Selain itu, dia juga mengatakan, gerakan mengusap wajah atau menyentuh bagian muka seperti hidung atau mata juga bisa dipicu karena melihat orang lain. Kasus semacam ini juga banyak terjadi, misal ketika melihat orang menguap maka akan ada dorongan yang sama untuk ikut menguap.
"Ya, ada juga yang seperti itu tapi jauh lebih susah kalau itu memang kebiasaan dalam diri kita. Jadi ada orang yang memang refleksnya melihat orang lain melakukan hal tersebut tapi ada orang yang enggak perlu lihat orang karena memang sudah terbiasa (memegang bagian wajah)," jelasnya.
BACA JUGA:
Sebuah artikel dari Bussiness Insider juga menyatakan hal yang serupa seperti yang disampaikan Sani. Menurut psikolog sekaligus Direktur Pusat Gangguan Kecemasan Kentucky, Amerika Serikat, Kevin Chapman, kecenderungan orang menyentuh wajah adalah karena kebiasaan yang sangat manusiawi.
Karena dengan menyentuh wajah, sebenarnya tanpa sadar menandakan seseorang sedang merasakan sinyal adanya keberadaan orang di sekitarnya.
"Kesadaran publik pada umumnya merujuk pada kesadaran diri kita karena terefleksi dari orang lain yang kerap dipicu selama interaksi sosial," kata Chapman.
"Secara alami, orang-orang memerhatikan wajah orang lain dan peka terhadap isyarat wajah orang, jadi menyentuh wajah bisa dibilang merupakan bagian dari kebiasaan alamiah yang seperti itu."

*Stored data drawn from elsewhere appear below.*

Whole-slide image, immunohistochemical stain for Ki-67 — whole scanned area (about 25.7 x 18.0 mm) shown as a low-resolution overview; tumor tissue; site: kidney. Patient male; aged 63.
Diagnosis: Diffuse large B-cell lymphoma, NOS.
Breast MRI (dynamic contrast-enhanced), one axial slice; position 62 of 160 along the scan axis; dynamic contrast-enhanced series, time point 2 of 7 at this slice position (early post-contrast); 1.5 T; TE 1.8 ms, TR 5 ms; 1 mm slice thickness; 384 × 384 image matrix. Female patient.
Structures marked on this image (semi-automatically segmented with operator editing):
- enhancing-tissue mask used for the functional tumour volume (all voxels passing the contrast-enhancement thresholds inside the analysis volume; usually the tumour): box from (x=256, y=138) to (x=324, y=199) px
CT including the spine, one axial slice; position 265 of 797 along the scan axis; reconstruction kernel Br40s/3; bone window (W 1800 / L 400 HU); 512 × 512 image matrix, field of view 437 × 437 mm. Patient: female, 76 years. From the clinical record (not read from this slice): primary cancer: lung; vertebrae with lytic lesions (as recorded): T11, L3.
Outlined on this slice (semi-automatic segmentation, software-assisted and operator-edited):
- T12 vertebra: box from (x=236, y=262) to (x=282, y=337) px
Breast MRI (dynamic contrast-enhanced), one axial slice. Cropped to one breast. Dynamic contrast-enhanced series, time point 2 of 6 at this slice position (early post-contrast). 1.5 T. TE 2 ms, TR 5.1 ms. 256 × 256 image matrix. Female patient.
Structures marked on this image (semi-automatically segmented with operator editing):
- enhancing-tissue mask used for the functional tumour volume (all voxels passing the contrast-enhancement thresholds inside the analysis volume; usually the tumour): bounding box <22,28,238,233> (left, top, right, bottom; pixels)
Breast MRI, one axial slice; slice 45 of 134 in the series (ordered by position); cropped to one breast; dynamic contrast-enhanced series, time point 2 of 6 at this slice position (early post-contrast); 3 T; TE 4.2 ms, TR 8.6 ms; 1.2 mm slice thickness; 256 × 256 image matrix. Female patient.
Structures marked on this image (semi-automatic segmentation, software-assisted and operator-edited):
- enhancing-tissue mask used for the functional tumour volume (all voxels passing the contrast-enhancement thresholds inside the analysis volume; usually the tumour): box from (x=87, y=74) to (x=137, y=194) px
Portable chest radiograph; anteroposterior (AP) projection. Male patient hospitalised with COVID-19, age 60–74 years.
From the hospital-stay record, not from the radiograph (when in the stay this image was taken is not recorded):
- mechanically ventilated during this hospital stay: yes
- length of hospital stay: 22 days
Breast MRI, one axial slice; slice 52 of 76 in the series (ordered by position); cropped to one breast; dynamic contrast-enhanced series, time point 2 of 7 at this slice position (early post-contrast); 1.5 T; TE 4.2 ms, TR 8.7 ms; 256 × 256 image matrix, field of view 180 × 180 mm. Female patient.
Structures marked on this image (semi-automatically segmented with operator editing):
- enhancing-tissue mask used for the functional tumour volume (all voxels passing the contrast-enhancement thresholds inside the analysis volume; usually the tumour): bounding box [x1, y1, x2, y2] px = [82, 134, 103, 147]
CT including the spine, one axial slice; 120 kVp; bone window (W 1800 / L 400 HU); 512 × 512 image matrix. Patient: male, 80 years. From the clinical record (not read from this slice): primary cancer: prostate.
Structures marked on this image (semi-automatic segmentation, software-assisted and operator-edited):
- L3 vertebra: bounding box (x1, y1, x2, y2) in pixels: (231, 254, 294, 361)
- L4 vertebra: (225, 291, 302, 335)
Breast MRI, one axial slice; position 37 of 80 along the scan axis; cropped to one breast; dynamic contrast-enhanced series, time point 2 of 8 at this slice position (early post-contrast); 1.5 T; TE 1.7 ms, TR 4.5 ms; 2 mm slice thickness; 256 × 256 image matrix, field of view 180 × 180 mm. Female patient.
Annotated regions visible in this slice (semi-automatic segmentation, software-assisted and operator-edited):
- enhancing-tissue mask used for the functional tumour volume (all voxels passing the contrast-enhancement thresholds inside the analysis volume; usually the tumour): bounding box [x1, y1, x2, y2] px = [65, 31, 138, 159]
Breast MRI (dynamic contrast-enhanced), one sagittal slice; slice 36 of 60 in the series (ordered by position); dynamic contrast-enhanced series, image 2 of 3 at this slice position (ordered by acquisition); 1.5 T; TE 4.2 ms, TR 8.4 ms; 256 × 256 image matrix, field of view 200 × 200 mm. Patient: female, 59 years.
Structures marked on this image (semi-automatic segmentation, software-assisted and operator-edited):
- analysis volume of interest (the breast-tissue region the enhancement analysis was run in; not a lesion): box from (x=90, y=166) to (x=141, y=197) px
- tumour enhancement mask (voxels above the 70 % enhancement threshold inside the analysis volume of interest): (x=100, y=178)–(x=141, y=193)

Jangan memaksa untuk tak menyentuh wajah
Dalam upaya untuk mengurangi menyentuh muka, Chapman mengatakan bersikap terlalu memaksakan diri sendiri untuk tidak menyentuh muka sama sekali justru tidak akan membantu karena membuat pikiran terasa terkekang.
Dia menyarankan untuk melakukan pendekatan yang lebih fleksibel, seperti dengan melakukan self talking atau berbicara kepada diri sendiri untuk memberikan sugesti.
Menurutnya daripada mengatakan 'saya tidak akan menyentuh wajah saya sama sekali di tempat umum hari ini' lebih baik mengatakan 'saya harus lebih sadar ketika saya menyentuh wajah saya sendiri hari ini'.
Selain itu, Chapman juga memberikan tips agar orang bisa mengurangi menyentuh muka. Caranya, dengan membuat pengingat di telepon genggam anda untuk mengingatkan orang untuk sadar dalam menyentuh muka.
"Mengubah kebiasaan tentu saja mungkin. Hal itu tentu membutuhkan latihan agar bisa memprogram ulang kebiasaan seseorang," jelasnya.
Tak hanya itu, ada trik lain untuk mengurangi kecenderungan menyentuh muka adalah dengan memainkan bola stres atau menyilangkan tangan, sehingga tangan kita tidak bebas menyentuh wajah.